The task =
Reproduce verbatim the rows below, from the line containing "country: Brazil" up to and including the line containing "genus: Cuphea", and nothing else.

:::::

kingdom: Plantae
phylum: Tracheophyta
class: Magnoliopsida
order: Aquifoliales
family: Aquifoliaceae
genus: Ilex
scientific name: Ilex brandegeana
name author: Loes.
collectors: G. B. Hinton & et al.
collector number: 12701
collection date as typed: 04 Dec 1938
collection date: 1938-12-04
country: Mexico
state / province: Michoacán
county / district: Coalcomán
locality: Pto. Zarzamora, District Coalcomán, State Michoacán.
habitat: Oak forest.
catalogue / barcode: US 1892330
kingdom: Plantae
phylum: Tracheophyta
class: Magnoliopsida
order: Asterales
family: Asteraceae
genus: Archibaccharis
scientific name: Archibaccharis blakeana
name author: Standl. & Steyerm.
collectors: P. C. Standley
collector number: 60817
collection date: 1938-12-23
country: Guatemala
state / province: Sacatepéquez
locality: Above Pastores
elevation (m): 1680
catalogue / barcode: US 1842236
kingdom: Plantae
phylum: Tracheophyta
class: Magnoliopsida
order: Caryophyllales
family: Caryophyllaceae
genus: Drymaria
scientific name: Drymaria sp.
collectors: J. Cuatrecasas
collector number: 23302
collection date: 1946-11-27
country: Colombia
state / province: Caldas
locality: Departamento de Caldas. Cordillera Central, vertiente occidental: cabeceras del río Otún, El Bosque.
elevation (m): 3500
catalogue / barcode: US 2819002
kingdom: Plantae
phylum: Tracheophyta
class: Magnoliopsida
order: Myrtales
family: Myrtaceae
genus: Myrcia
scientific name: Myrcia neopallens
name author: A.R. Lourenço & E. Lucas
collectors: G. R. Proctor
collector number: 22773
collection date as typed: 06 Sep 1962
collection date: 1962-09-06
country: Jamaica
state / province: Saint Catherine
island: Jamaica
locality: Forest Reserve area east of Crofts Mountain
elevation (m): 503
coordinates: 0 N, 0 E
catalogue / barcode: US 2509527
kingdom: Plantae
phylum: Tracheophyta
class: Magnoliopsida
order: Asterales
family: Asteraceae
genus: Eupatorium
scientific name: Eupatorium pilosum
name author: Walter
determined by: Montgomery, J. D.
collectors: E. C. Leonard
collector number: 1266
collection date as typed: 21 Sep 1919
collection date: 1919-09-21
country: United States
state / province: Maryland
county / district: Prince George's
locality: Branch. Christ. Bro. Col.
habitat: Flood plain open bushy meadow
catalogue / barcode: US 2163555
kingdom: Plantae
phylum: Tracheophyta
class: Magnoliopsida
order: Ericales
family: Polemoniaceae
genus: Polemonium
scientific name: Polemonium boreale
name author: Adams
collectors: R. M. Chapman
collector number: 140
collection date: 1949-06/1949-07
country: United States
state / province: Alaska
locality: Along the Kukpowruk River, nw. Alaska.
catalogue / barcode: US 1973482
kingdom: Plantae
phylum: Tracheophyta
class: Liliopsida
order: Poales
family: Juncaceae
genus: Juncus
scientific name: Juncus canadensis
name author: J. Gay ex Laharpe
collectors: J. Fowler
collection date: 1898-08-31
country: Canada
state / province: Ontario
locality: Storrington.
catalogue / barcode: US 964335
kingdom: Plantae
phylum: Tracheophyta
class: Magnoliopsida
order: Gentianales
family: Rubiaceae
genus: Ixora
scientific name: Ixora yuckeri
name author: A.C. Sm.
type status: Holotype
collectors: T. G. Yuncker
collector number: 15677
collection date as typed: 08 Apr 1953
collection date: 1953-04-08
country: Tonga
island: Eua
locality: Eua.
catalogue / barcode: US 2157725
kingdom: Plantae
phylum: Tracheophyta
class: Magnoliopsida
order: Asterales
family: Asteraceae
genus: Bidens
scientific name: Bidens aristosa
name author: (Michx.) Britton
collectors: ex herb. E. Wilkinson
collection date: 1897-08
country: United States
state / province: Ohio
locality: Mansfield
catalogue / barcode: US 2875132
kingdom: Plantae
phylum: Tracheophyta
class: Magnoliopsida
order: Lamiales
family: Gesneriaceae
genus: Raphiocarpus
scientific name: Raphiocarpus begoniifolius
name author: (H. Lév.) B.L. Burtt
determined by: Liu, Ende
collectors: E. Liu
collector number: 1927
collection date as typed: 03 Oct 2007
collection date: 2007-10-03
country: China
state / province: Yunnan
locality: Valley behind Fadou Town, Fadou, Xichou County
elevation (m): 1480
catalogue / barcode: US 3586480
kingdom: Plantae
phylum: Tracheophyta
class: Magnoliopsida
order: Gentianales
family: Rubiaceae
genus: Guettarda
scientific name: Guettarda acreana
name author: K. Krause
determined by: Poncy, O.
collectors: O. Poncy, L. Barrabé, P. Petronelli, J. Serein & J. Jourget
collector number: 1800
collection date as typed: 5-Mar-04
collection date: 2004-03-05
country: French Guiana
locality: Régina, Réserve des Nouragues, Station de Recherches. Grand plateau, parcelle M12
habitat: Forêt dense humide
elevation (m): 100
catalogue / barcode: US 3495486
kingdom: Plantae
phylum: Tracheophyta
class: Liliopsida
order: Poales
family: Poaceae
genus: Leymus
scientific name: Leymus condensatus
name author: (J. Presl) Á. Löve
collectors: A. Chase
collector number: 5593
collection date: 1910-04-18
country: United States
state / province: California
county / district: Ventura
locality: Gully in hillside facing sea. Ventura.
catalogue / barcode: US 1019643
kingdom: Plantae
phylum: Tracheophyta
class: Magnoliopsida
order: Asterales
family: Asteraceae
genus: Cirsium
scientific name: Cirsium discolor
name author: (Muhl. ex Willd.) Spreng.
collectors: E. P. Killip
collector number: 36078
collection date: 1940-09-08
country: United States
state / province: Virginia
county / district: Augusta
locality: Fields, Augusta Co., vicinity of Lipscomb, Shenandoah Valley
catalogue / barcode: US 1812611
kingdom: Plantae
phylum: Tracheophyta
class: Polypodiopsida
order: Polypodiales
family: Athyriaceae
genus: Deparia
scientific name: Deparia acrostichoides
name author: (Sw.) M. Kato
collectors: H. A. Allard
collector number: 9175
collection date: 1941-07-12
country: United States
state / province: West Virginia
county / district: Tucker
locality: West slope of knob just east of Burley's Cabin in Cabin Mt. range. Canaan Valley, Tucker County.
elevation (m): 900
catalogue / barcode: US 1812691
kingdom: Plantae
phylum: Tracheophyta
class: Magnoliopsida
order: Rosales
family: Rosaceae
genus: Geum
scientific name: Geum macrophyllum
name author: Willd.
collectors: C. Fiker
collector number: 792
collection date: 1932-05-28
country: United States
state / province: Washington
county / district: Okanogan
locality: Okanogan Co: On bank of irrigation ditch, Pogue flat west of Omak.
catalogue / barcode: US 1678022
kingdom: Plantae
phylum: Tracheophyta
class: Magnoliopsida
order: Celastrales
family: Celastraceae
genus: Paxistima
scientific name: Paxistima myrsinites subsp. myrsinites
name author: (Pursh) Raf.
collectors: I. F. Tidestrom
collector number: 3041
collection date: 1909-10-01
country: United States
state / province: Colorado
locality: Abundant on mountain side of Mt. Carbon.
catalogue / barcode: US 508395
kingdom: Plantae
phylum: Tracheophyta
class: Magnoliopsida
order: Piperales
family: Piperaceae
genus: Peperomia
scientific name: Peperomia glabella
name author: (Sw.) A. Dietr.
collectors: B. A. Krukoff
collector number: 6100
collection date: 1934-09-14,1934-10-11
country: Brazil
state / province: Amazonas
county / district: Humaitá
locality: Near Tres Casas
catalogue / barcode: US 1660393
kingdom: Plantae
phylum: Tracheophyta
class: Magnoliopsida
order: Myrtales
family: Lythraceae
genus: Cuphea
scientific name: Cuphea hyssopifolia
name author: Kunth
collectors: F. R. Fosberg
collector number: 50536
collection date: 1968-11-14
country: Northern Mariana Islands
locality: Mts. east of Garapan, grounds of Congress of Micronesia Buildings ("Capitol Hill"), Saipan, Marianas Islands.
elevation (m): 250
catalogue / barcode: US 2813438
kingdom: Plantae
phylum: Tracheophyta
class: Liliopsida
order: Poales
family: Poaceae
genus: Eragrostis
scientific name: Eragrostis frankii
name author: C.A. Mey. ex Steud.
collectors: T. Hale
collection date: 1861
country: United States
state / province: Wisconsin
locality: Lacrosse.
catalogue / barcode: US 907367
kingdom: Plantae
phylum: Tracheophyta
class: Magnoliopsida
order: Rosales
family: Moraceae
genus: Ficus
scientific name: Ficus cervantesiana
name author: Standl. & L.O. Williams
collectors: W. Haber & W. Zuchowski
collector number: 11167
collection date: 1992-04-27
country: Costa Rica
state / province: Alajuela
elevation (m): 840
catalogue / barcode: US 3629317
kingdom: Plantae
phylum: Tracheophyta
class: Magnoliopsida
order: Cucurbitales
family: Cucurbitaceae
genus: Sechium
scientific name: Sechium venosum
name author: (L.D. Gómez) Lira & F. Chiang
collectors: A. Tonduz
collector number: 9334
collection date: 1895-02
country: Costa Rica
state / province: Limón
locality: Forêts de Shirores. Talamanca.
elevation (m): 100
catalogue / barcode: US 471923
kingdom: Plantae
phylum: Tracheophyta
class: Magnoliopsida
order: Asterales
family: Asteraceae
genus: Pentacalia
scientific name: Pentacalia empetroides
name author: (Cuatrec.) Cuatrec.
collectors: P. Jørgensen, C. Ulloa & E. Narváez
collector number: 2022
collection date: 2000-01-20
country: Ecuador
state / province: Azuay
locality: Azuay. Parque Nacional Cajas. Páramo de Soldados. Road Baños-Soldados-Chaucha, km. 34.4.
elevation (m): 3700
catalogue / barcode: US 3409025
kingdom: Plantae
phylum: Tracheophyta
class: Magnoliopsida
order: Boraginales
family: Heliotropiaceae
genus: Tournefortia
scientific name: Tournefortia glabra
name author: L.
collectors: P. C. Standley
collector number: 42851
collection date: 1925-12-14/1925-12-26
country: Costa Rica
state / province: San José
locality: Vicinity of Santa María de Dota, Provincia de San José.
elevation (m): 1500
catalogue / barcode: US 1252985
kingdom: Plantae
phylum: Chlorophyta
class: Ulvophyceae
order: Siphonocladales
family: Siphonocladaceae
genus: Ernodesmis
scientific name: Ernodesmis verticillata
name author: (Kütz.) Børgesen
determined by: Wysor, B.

:::::

Solution =
country: Brazil
state / province: Amazonas
county / district: Humaitá
locality: Near Tres Casas
catalogue / barcode: US 1660393
kingdom: Plantae
phylum: Tracheophyta
class: Magnoliopsida
order: Myrtales
family: Lythraceae
genus: Cuphea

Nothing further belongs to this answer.